Complete step-by-step answer:
It is given in the question that f\left( x \right) = \left\\{\begin{array}{ll} \- x,\;\;\;\;\;\;\;\;\;\;\;\;\;\;\;\;\;\;\;\;\;\;\;\;\;\;x < 1 \\\ a + {\cos ^{ - 1}}(x + b),\,\,\,\,\,\,\,\,\, 1 \leqslant x \leqslant 2 \\\ \end{array} \right.
We know that differentiation of ${\cos ^{ - 1}}x = \dfrac{{ - 1}}{{\sqrt {1 - {x^2} }}}$
So, differentiate F(x) with respect to x , we get

f\left( x \right)=\left\\{\begin{array}{ll} \- 1,\;\;\;\;\;\;\;\;\;\;\;\;\;\;\;\;\;\;\;\;\;\;\;\;\;\;\;\;\;\;\;x < 1 \\\ 0 + \dfrac{{ - 1}}{{\sqrt {1 - {{(x + b)}^2}} }},\,\,\,\,\,\,\,\,\,1 \leqslant x \leqslant 2 \\\ \end{array} \right.

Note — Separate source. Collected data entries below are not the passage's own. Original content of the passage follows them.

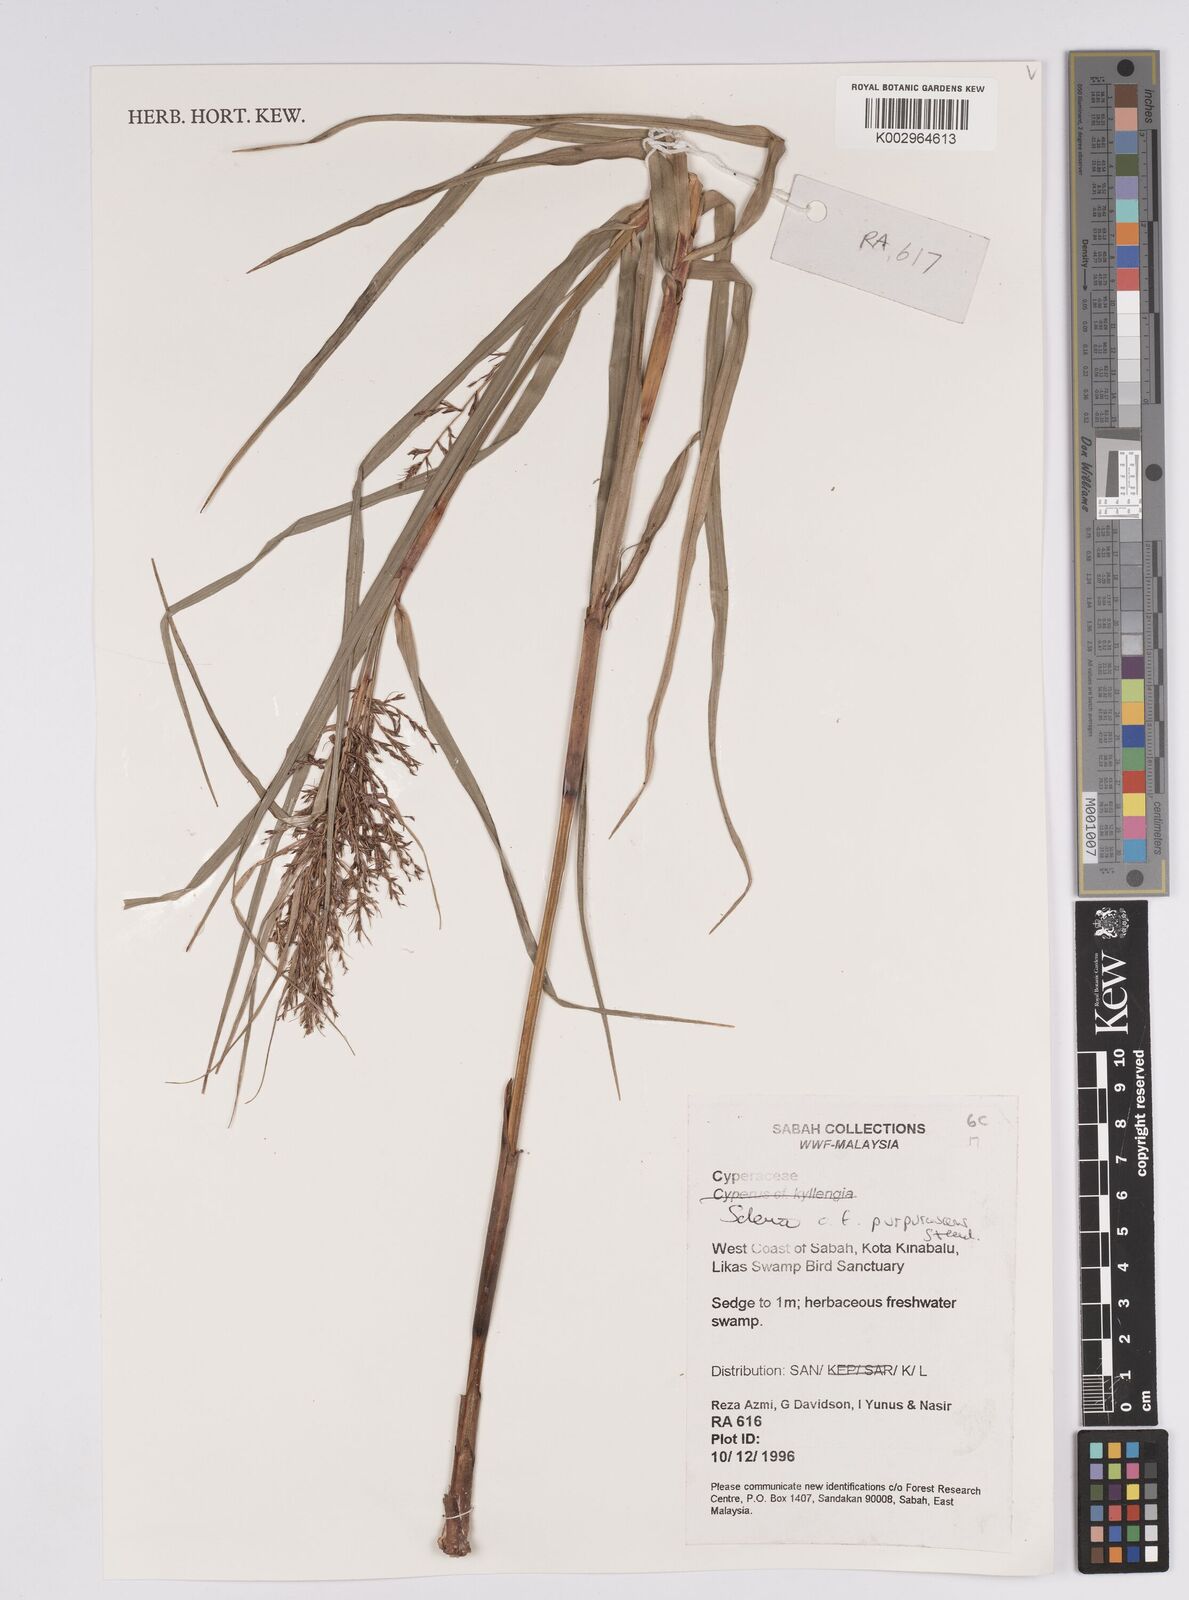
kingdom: Plantae
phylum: Tracheophyta
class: Liliopsida
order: Poales
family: Cyperaceae
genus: Scleria
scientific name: Scleria purpurascens
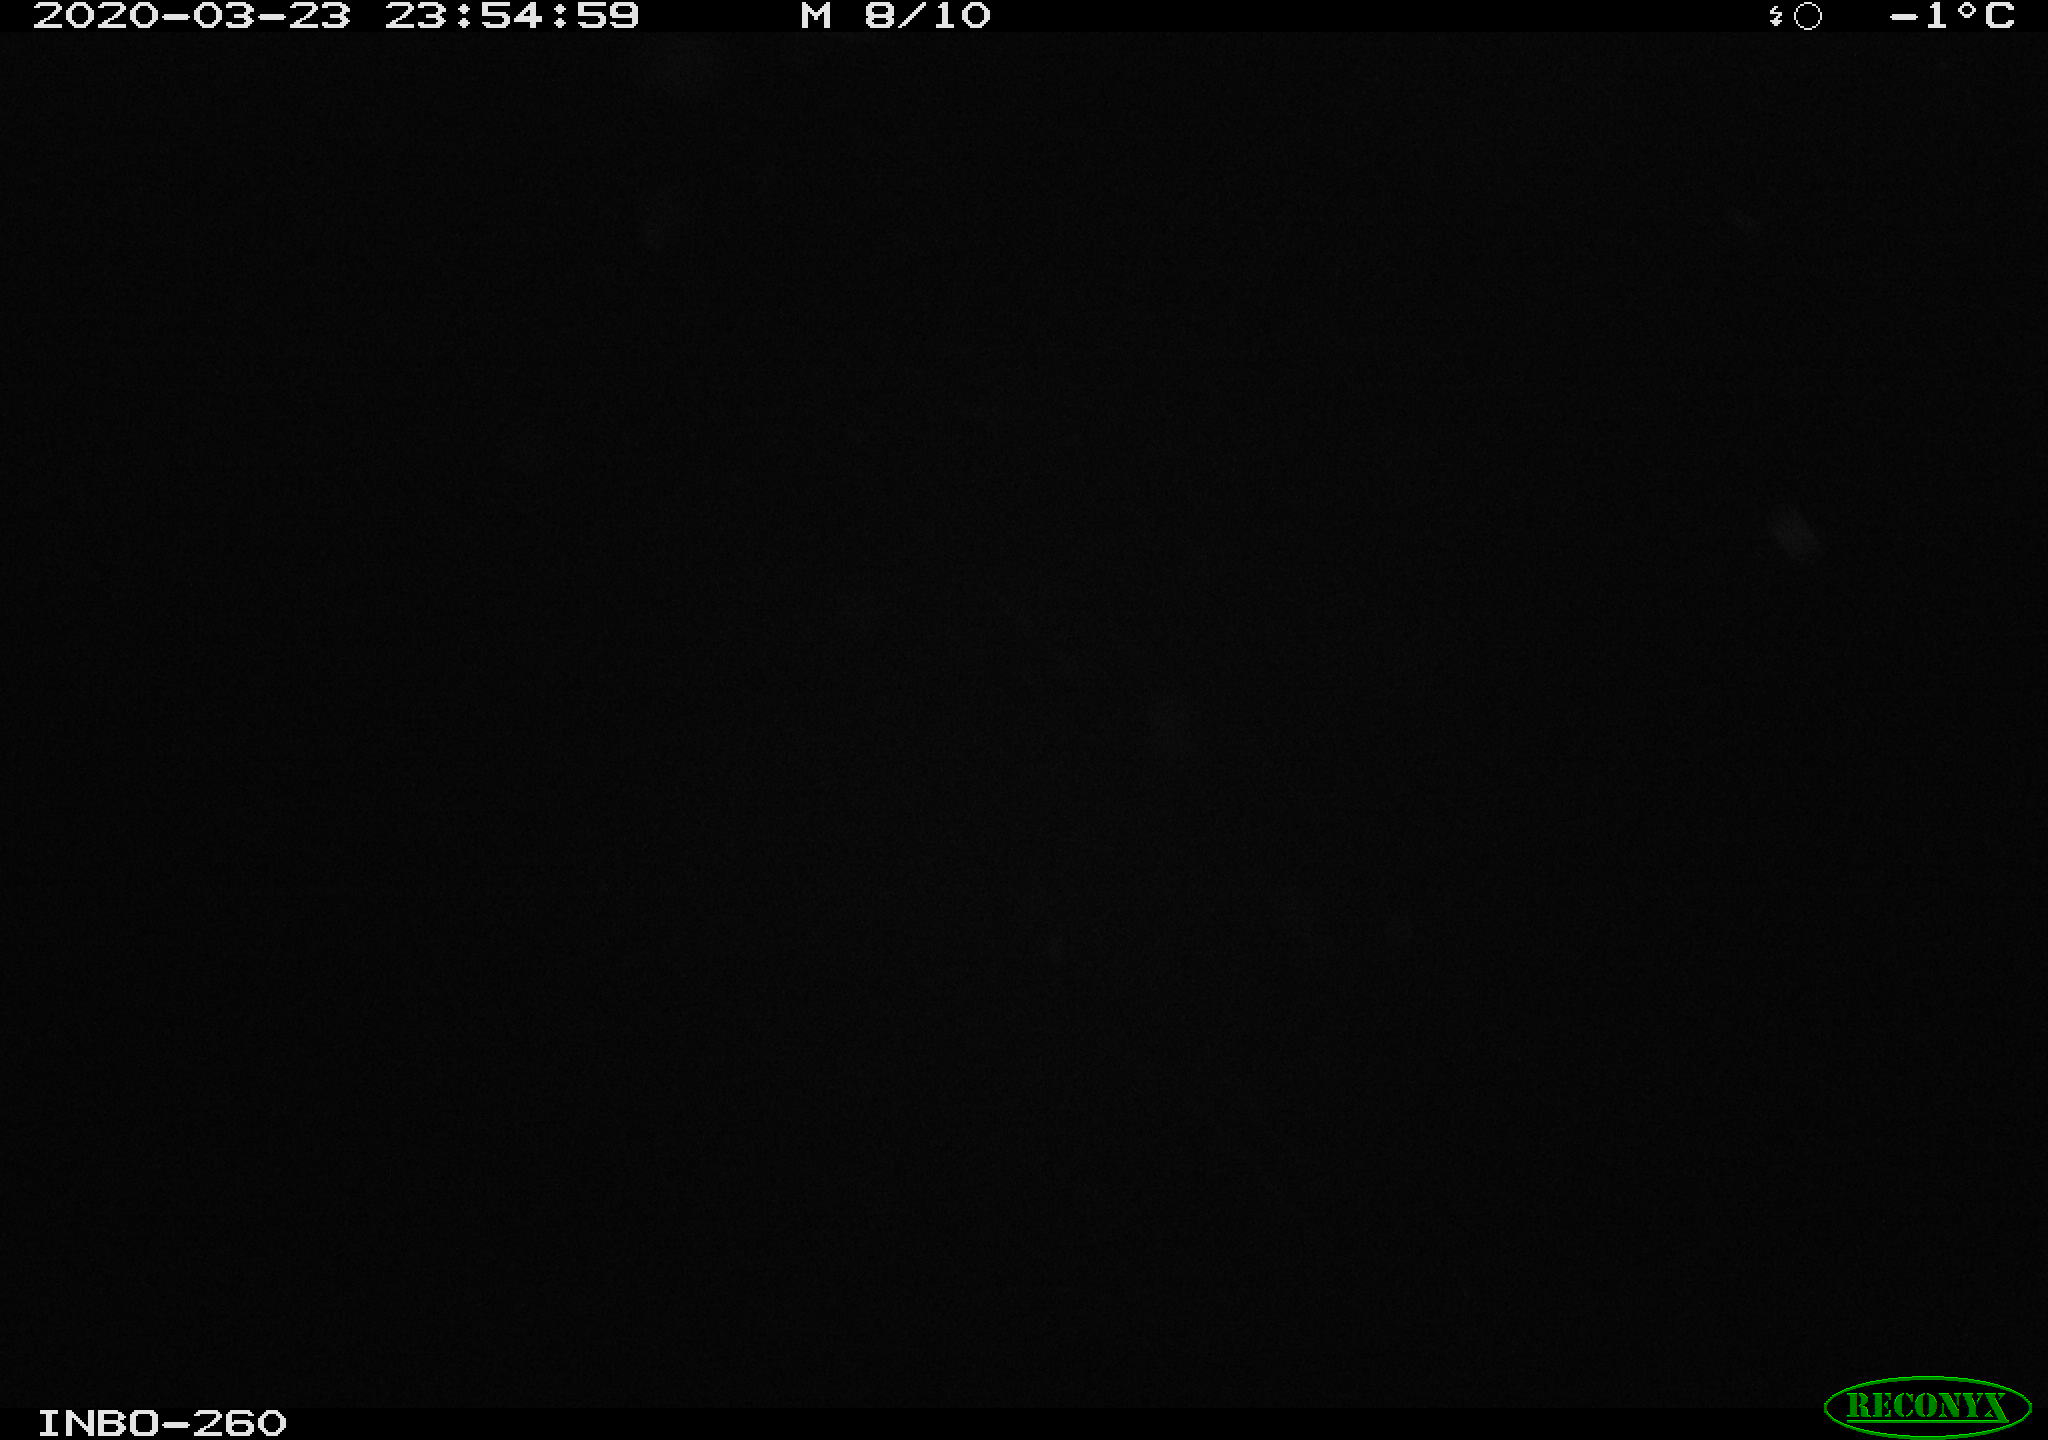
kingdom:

Hence it is given that at x = $1$ the function is differentiable
$\mathop {\lim }\limits_{x \to {1^ + }} F'(x) = \mathop {\lim }\limits_{x \to {1^ - }} F'(x) = F'(1)$
Hence from the above , we get
As we know from above
$\mathop {\lim }\limits_{x \to {1^ - }} F'(x) = - 1,F'(1) = \dfrac{{ - 1}}{{\sqrt {1 - {{(1 + b)}^2}} }}$
Hence ,
$- 1 = \dfrac{{ - 1}}{{\sqrt {1 - {{(1 + b)}^2}} }}$
$\sqrt {1 - {{(1 + b)}^2}} = 1$
On squaring both side
$1 - {(1 + b)^2} = 1$
$(1 + b) = 0$
$b = - 1$
Hence differentiable then it must be continuous at x = $1$
By the continuity
$\mathop {\lim }\limits_{x \to {1^ + }} F(x) = \mathop {\lim }\limits_{x \to {1^ - }} F(x) = F(1)$
$\mathop {\lim }\limits_{x \to {1^ - }} F(x) = - 1$ and $F(1) = a + {\cos ^{ - 1}}0$ ( as we know that $b = - 1$)
Therefore by equating we get
$a + \dfrac{\pi }{2} = - 1$ as we know that ${\cos ^{ - 1}}0 = \dfrac{\pi }{2}$
hence $a = \dfrac{{ - (2 + \pi )}}{2}$ and $b = - 1$
Now
$\dfrac{a}{b} = \dfrac{{(\pi + 2)}}{2}$

So, the correct answer is “Option B”.

Note: Always remember that , if the function is differentiable then it must be continuous as in this question differentiable is given hence from this property we will find out that it is continuous as well from this we will solve the question .In the inverse trigonometric function always remember the range of the function otherwise you did not proceed to the answer As the ${\cos ^{ - 1}}\theta$ have range in $\left[ {0,\pi } \right]$ that is why we use ${\cos ^{ - 1}}0 = \dfrac{\pi }{2}$.